In a bold move challenging the status quo, a recent Public Interest Litigation (PIL) filed in the Supreme Court has brought to light the contentious issue of the duration of the Bachelor of Law (LLB) course. Advocating for a paradigm shift from the traditional 5-year LLB program to a more streamlined 3-year course directly after completing high school, the PIL raises fundamental questions about the accessibility, practicality, and financial burden associated with legal education in India.

The PIL, spearheaded by Advocate Ashwini Upadhyay, contends that the current 5-year LLB course duration, comprising 10 semesters, is not only unreasonable but also arbitrary and irrational. It argues that students are capable of covering 15-20 subjects in 3 years (6 semesters), making the extended duration of the LLB course unnecessary and burdensome. This viewpoint resonates with the constitutional principles enshrined in Articles 14 and 21, which emphasize equality before the law and the right to life and personal liberty, respectively.

One of the primary concerns highlighted in the PIL is the financial strain imposed on students pursuing the 5-year LLB course. The exorbitant course fees coupled with the extended duration lead to a significant financial burden, limiting access to legal education for many aspiring students, particularly those from lower-income backgrounds. By advocating for a shorter and more efficient 3-year LLB course post-12th standard, the PIL seeks to alleviate this financial barrier and make legal education more accessible to a wider spectrum of students.

Moreover, the PIL emphasizes the loss of valuable time experienced by students enrolled in the 5-year LLB program. The prolonged duration not only delays their entry into the legal profession but also hinders opportunities for gaining practical experience, pursuing higher education, or preparing for judicial exams. By condensing the LLB course into 3 years, students would have the flexibility to explore various avenues within the legal field more effectively and efficiently.

The PIL draws attention to notable examples of legal luminaries who commenced their legal careers at a young age. Citing the achievements of late stalwarts like Ram Jethmalani, who started practicing law at 18, and Fali S Nariman, who completed his law degree at 21, the petitioner underscores the potential for young advocates to excel if provided with an early entry into legal education and practice.
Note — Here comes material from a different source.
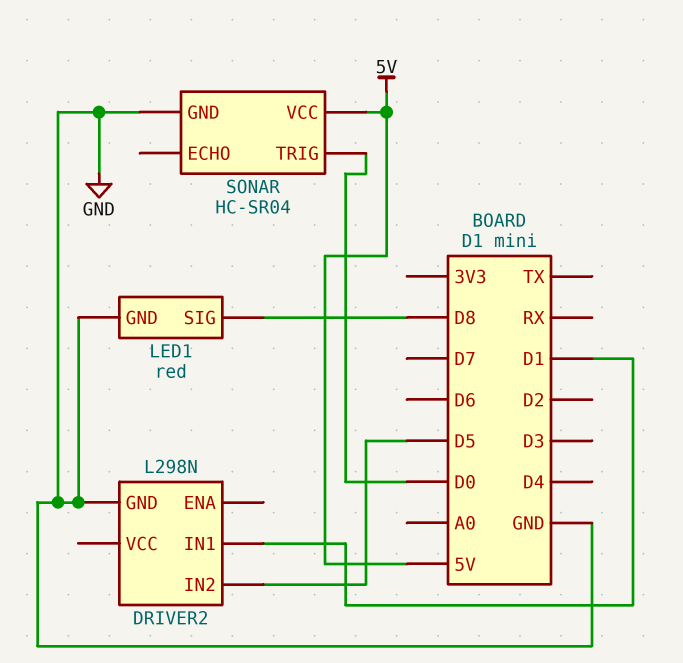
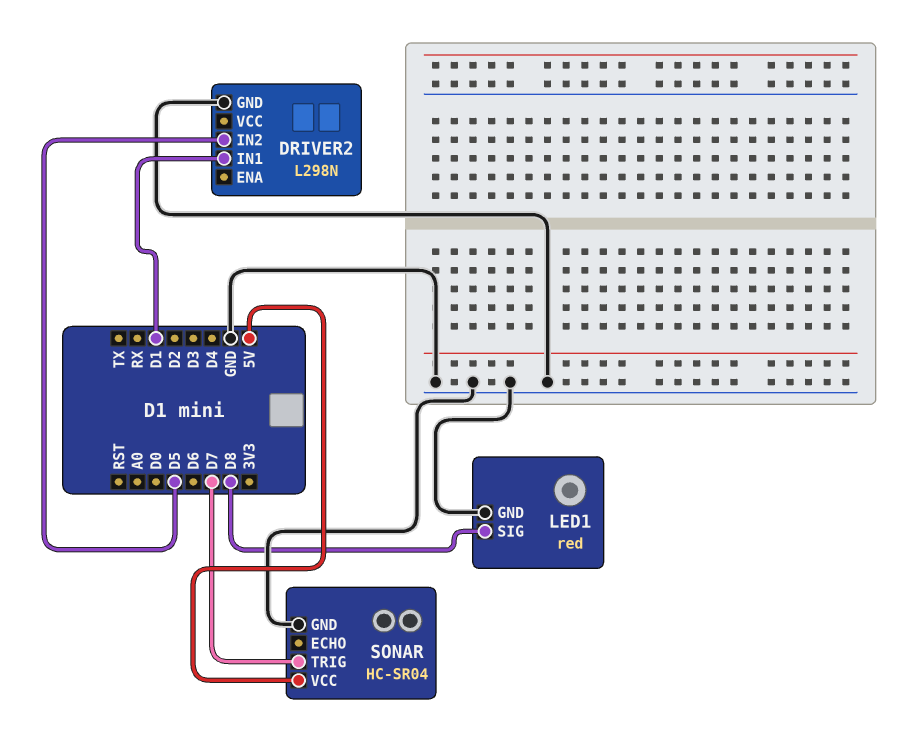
SONAR pin TRIG: D0 -> D7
In addition to the individual benefits for students, the PIL also raises broader concerns about the overall structure and efficacy of legal education in India. It questions the necessity of a prolonged duration for obtaining a Bachelor of Law degree, especially when other undergraduate degree programs, such as Bachelor of Arts, Bachelor of Commerce, and Bachelor of Science, are completed in 3 years post-12th standard. The PIL advocates for a more balanced and efficient approach to legal education, focusing on quality education while addressing the practical needs and aspirations of students.

The PIL’s significance extends beyond a mere legal challenge; it represents a call for systemic reform in the realm of legal education. A favorable decision from the Supreme Court in support of the 3-year LLB course post-12th standard could mark a transformative moment, reshaping the landscape of legal education in India. It would not only democratize access to legal education but also empower a new generation of legal professionals to thrive and contribute meaningfully to the legal fraternity.

PIL’s advocacy for a 3-year LLB course post-12th standard reflects a larger discourse on innovation, accessibility, and inclusivity in legal education. It prompts us to reevaluate existing norms and strive for a legal education system that is not only rigorous and intellectually stimulating but also equitable and responsive to the evolving needs of students and society at large.